Would you retype the entries from the first line to the line bearing "right eye: (170, 73)", both included, leaving out every picture?

--------------------------------

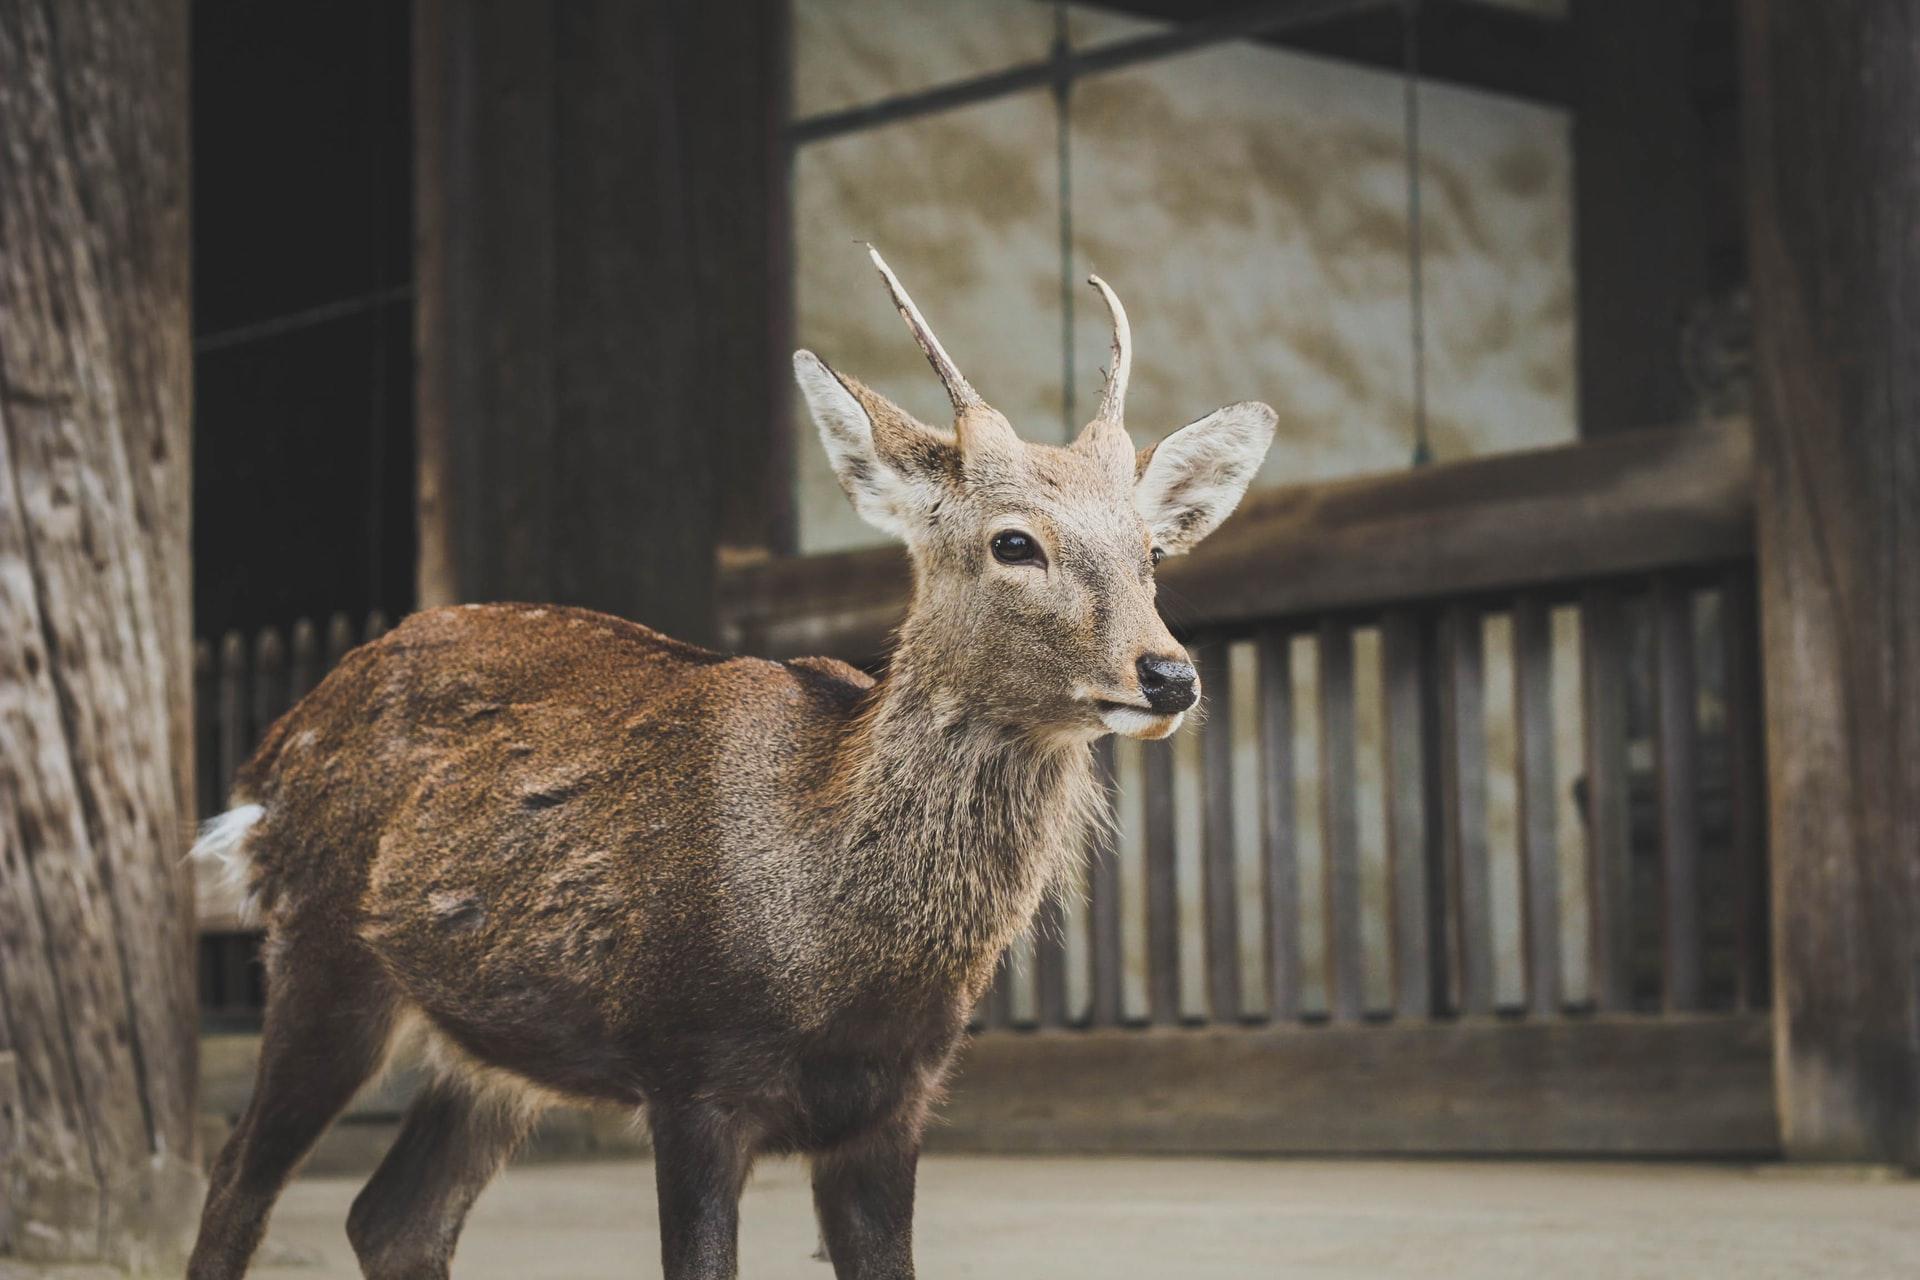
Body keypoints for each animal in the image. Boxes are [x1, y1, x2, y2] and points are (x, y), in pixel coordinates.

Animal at [187, 249, 1274, 1280]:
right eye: (1014, 543)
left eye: (1153, 554)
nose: (1169, 673)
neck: (835, 953)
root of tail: (271, 756)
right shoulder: (692, 1071)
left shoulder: (895, 1103)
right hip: (323, 949)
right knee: (238, 1175)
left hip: (491, 1042)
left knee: (393, 1218)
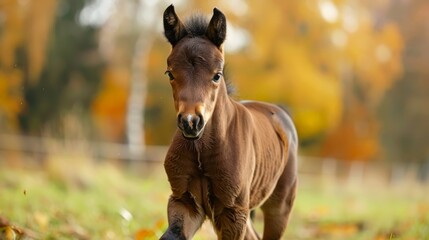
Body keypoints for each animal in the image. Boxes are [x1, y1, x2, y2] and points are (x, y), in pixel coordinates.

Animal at [160, 4, 298, 239]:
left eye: (217, 75)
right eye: (170, 73)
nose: (191, 122)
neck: (202, 151)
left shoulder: (233, 211)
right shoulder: (184, 201)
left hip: (279, 207)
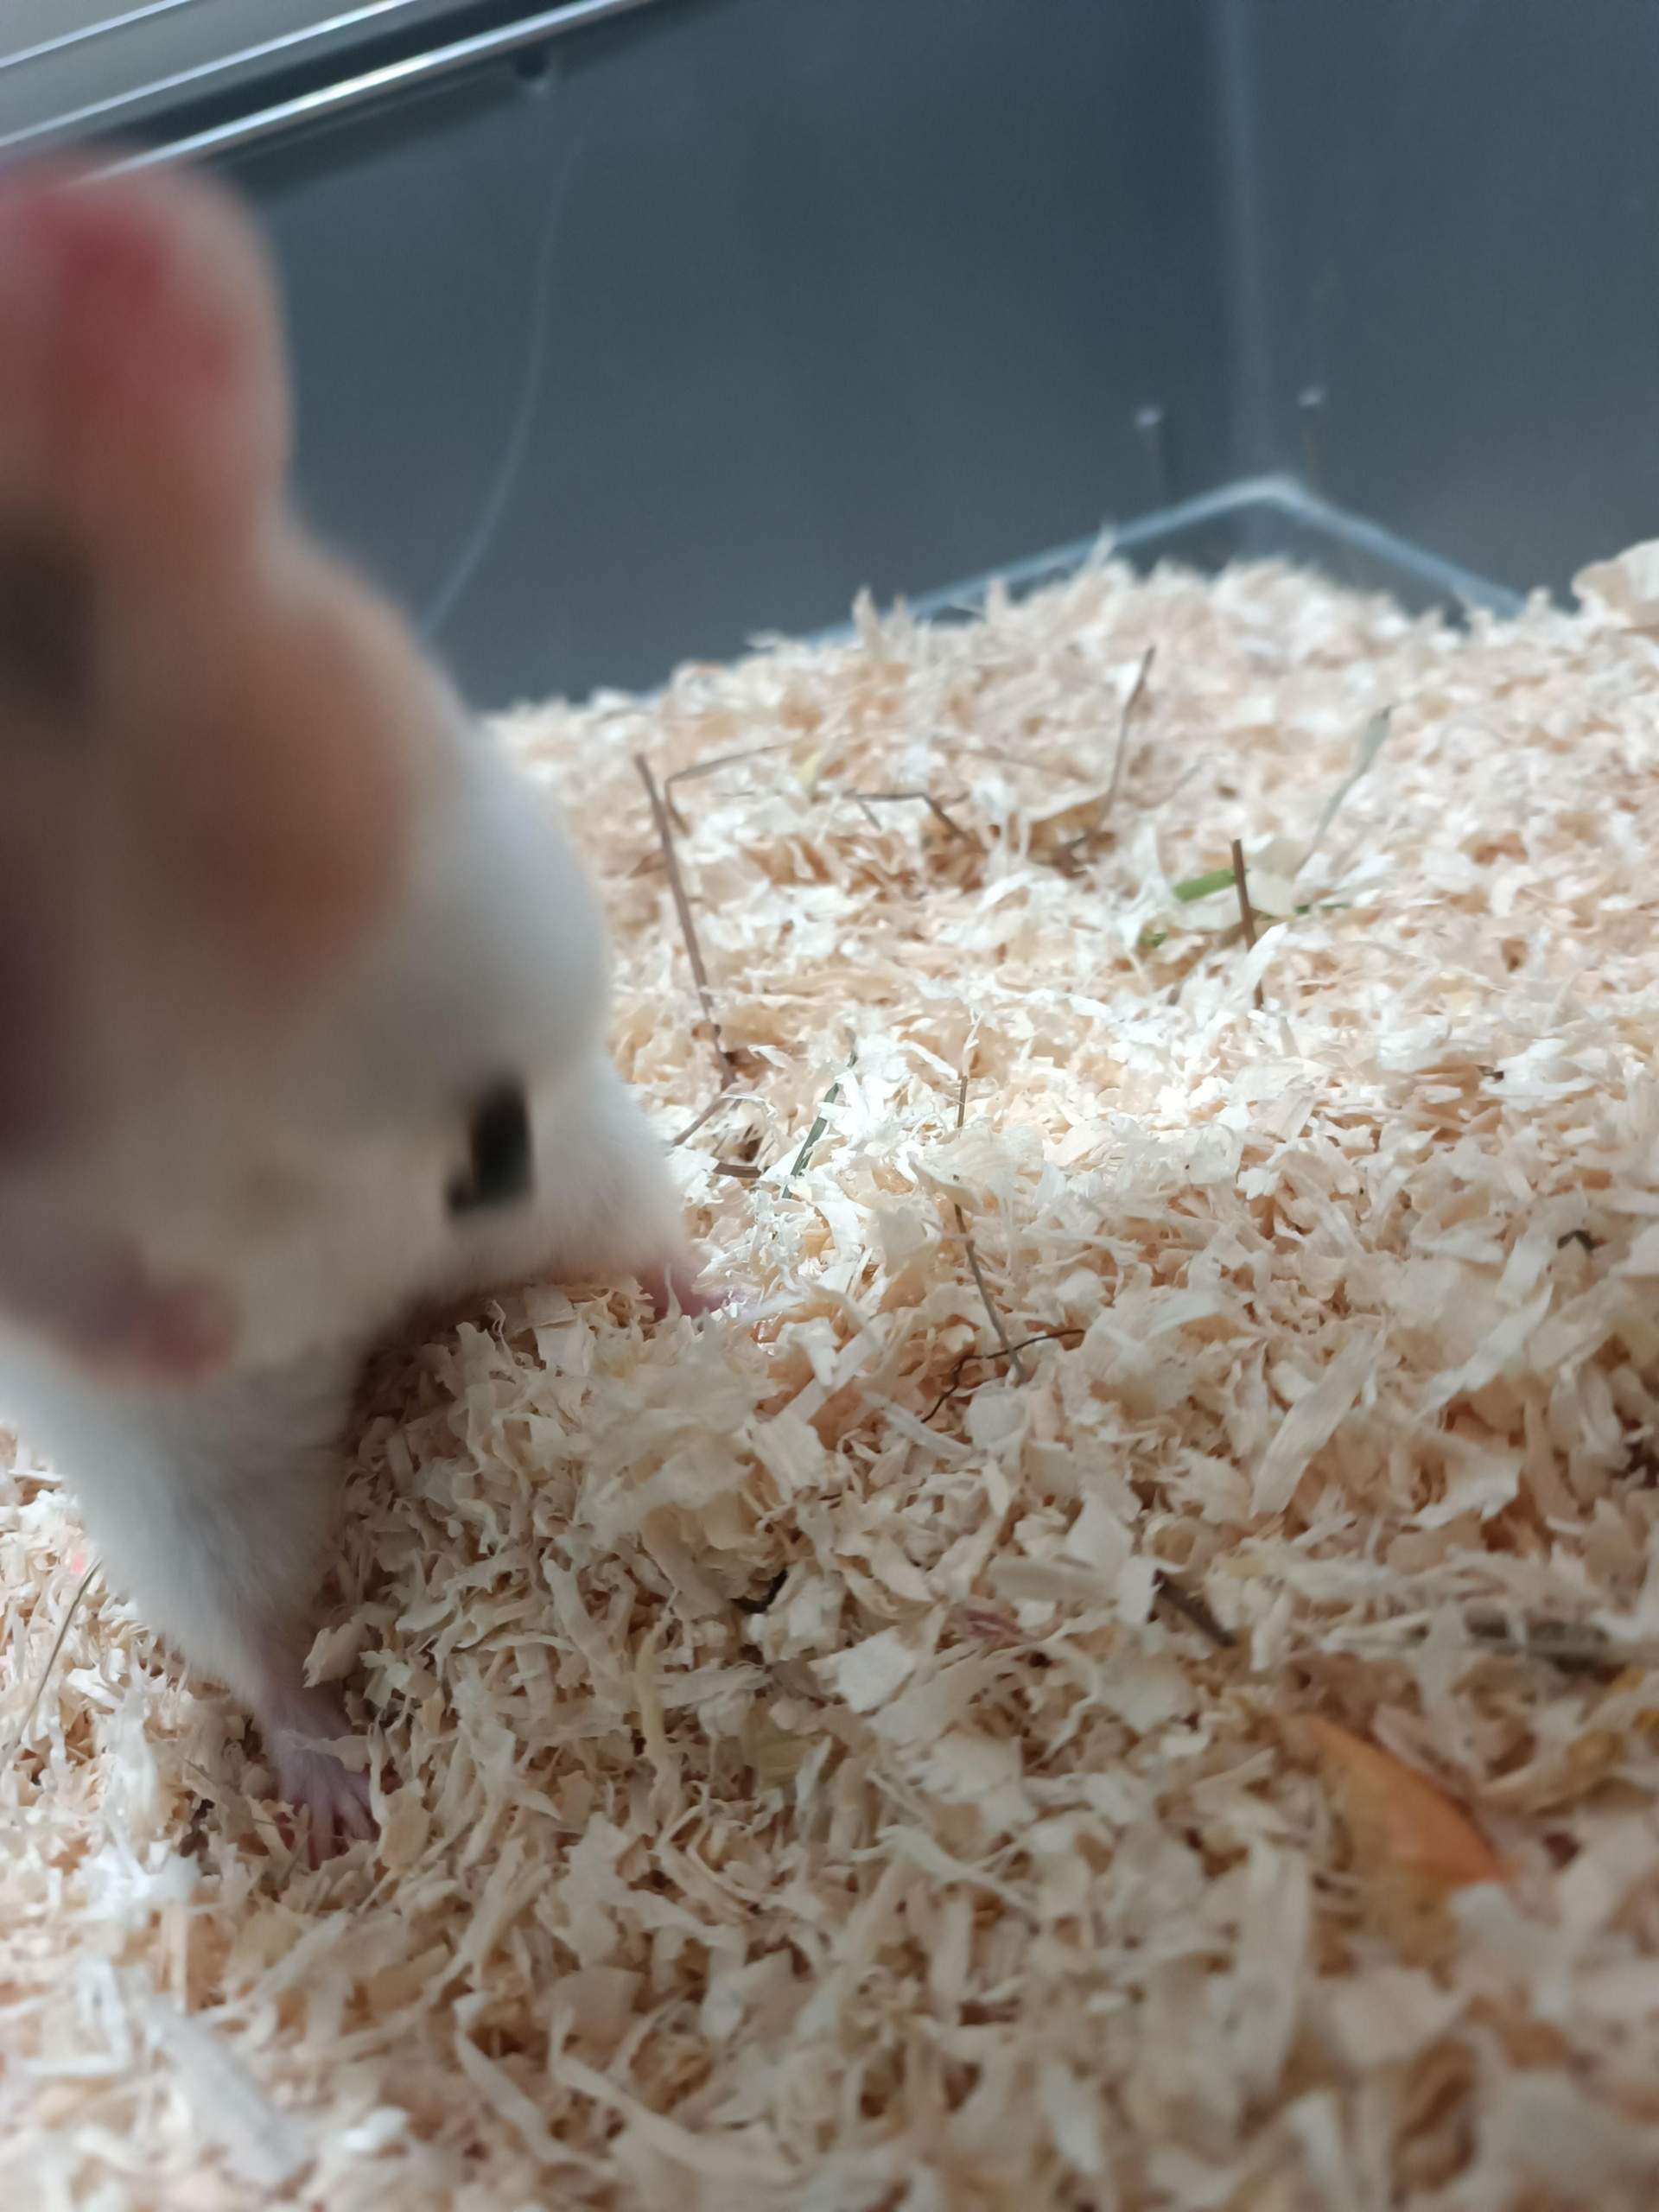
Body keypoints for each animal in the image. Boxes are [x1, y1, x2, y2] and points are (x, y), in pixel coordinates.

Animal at [0, 158, 711, 1855]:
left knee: (644, 1243)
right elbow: (60, 1251)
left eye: (40, 616)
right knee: (264, 1644)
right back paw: (344, 1797)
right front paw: (180, 1317)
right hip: (190, 1509)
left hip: (603, 1171)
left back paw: (725, 1313)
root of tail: (389, 1318)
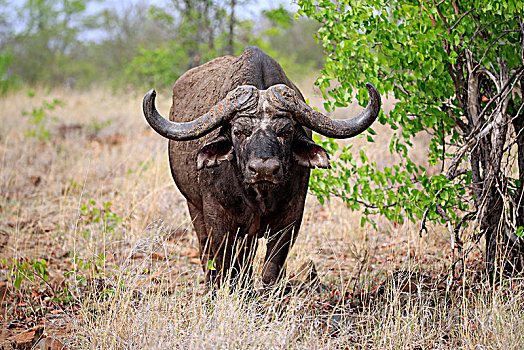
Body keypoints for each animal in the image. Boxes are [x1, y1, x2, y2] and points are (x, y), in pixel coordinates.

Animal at [143, 46, 380, 288]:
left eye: (286, 131)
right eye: (239, 131)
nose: (264, 170)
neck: (259, 195)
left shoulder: (290, 219)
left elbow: (271, 269)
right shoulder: (217, 219)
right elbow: (223, 264)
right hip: (194, 207)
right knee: (207, 252)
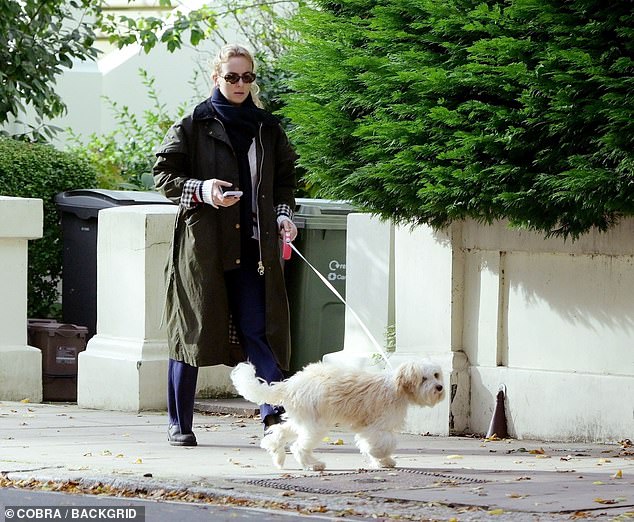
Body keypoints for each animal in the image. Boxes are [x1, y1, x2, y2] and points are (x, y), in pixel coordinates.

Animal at [230, 360, 442, 470]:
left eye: (436, 375)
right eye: (424, 378)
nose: (440, 387)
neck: (396, 387)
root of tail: (291, 384)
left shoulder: (369, 428)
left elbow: (370, 443)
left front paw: (382, 461)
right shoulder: (377, 428)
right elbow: (383, 444)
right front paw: (380, 456)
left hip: (302, 420)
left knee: (279, 432)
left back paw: (277, 453)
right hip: (315, 425)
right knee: (299, 446)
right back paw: (313, 465)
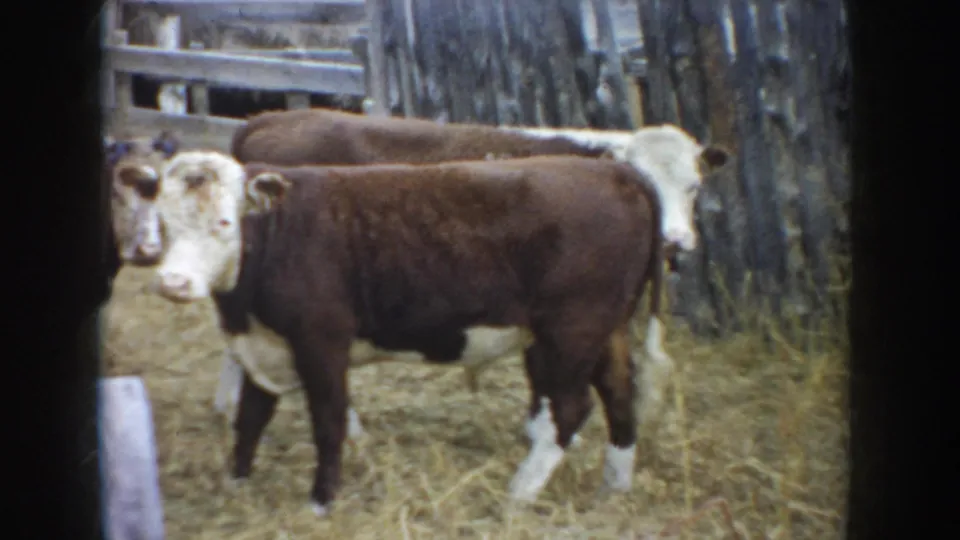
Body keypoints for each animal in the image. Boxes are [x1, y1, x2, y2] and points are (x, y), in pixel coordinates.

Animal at [144, 149, 674, 515]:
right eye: (162, 223)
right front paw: (235, 483)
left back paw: (519, 494)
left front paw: (321, 502)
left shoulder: (321, 341)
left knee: (569, 408)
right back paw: (614, 486)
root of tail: (614, 171)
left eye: (224, 222)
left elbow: (328, 421)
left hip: (570, 331)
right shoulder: (263, 345)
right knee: (620, 395)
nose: (173, 283)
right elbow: (251, 418)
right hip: (607, 330)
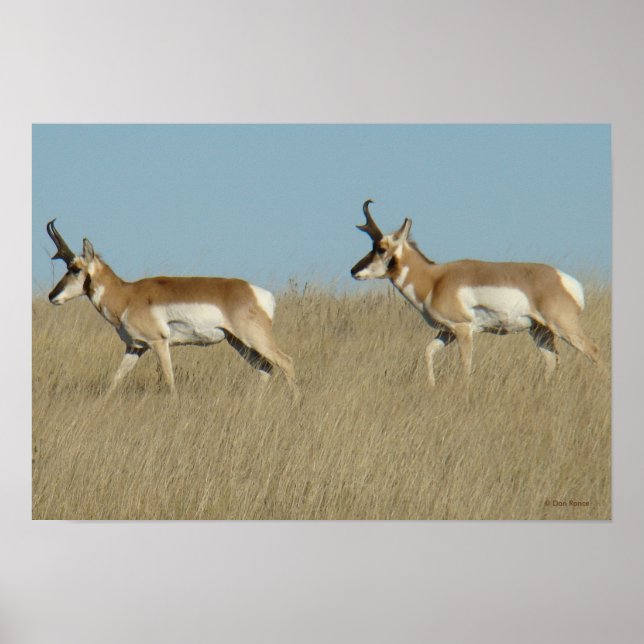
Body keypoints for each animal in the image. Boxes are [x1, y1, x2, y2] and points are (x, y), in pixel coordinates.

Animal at [46, 220, 296, 395]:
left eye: (75, 269)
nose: (51, 296)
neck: (127, 295)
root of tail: (258, 293)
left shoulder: (159, 343)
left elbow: (169, 380)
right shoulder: (135, 347)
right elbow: (115, 379)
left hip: (253, 338)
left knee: (286, 362)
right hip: (239, 343)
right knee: (265, 368)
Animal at [351, 200, 603, 386]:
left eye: (380, 248)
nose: (353, 271)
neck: (434, 279)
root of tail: (565, 280)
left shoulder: (463, 329)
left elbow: (465, 366)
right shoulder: (447, 332)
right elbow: (428, 352)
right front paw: (431, 385)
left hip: (563, 326)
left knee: (593, 351)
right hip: (540, 331)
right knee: (553, 360)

--------------------------------

-- Finished task --
Body keypoints for each animal in the image. Boxes are [x1, y1, x2, y2] and points are (x, y), in pixel coordinates.

Animal at [187, 249, 1274, 1280]:
right eye: (1014, 543)
left eye: (1153, 554)
nose: (1169, 673)
neck: (835, 953)
root of tail: (271, 756)
right shoulder: (692, 1071)
left shoulder: (895, 1103)
right hip: (323, 949)
right knee: (238, 1175)
left hip: (491, 1042)
left knee: (393, 1218)
Body keypoints for each animal in the image. Boxes are [x1, y1, x2, y2] and points are (x, y), in pixel coordinates.

Animal at [160, 4, 298, 239]:
left eye: (217, 75)
right eye: (170, 73)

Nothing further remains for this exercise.